STATICFILES_DIRS = [BASE_DIR / "static"]  
STATIC_ROOT = BASE_DIR / "staticfiles" 
STORAGES = {
    "default": {
        "BACKEND": "django.core.files.storage.FileSystemStorage",
    },
    "staticfiles": {
        "BACKEND": "django.contrib.staticfiles.storage.StaticFilesStorage",
    },
}

Now we can run the command python manage.py collectstatic which will create a new staticfiles directory.

(.venv) $ python manage.py collectstatic

If you look within it you'll see that staticfiles also has folders for admin (the built-in admin has its own static files), staticfiles.json, and whatever directories are in your static folder.

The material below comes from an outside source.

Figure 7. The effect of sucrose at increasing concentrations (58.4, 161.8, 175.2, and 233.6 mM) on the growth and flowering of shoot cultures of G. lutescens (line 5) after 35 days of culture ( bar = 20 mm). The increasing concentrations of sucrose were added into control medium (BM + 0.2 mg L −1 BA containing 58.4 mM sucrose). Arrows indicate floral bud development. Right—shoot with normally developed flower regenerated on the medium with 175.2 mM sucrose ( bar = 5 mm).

If you now add a new static file to the static directory it will immediately be available for local usage. It is only for production where the file won't be present unless you run python manage.py collectstatic each and every time. For this reason, running collectstatic is typically added to deployment pipelines and is done by default on Heroku.

As a brief recap:

Production

Even though we've configured our Django project to collect static files properly, there's one more step involved which is not included in the official Django docs. That is the configuration of WhiteNoise to serve the static files in production. The first step is to install the latest version of the package:

(.venv) $ python -m pip install whitenoise==6.0.0

Then in the django_project/settings.py file make three changes:

It should look like the following:

# settings.py
INSTALLED_APPS = [
    "django.contrib.admin",
    "django.contrib.auth",
    "django.contrib.contenttypes",
    "django.contrib.sessions",
    "django.contrib.messages",
    "whitenoise.runserver_nostatic",  # new
    "django.contrib.staticfiles",
]

MIDDLEWARE = [
    "django.middleware.security.SecurityMiddleware",
    "django.contrib.sessions.middleware.SessionMiddleware",
    "whitenoise.middleware.WhiteNoiseMiddleware",  # new
    "django.middleware.common.CommonMiddleware",
    "django.middleware.csrf.CsrfViewMiddleware",
    "django.contrib.auth.middleware.AuthenticationMiddleware",
    "django.contrib.messages.middleware.MessageMiddleware",
    "django.middleware.clickjacking.XFrameOptionsMiddleware",
]

...

STATIC_URL = "static/"
STATICFILES_DIRS = [BASE_DIR / "static"]  
STATIC_ROOT = BASE_DIR / "staticfiles"
STORAGES = {
    "default": {
        "BACKEND": "django.core.files.storage.FileSystemStorage",
    },
    "staticfiles": {  
        "BACKEND": "whitenoise.storage.CompressedManifestStaticFilesStorage",  # new
    },
}

That's it! Run python manage.py collectstatic again to store the files using WhiteNoise. Then, deploy with confidence to the hosting platform of your choice.

CDNs

Content Delivery Networks (CDNs) are helpful on very high-traffic sites where performance is a concern. Rather than serving static files from your Django server, you post them on a dedicated CDN network and then call them. The official WhiteNoise documentation has additional instructions.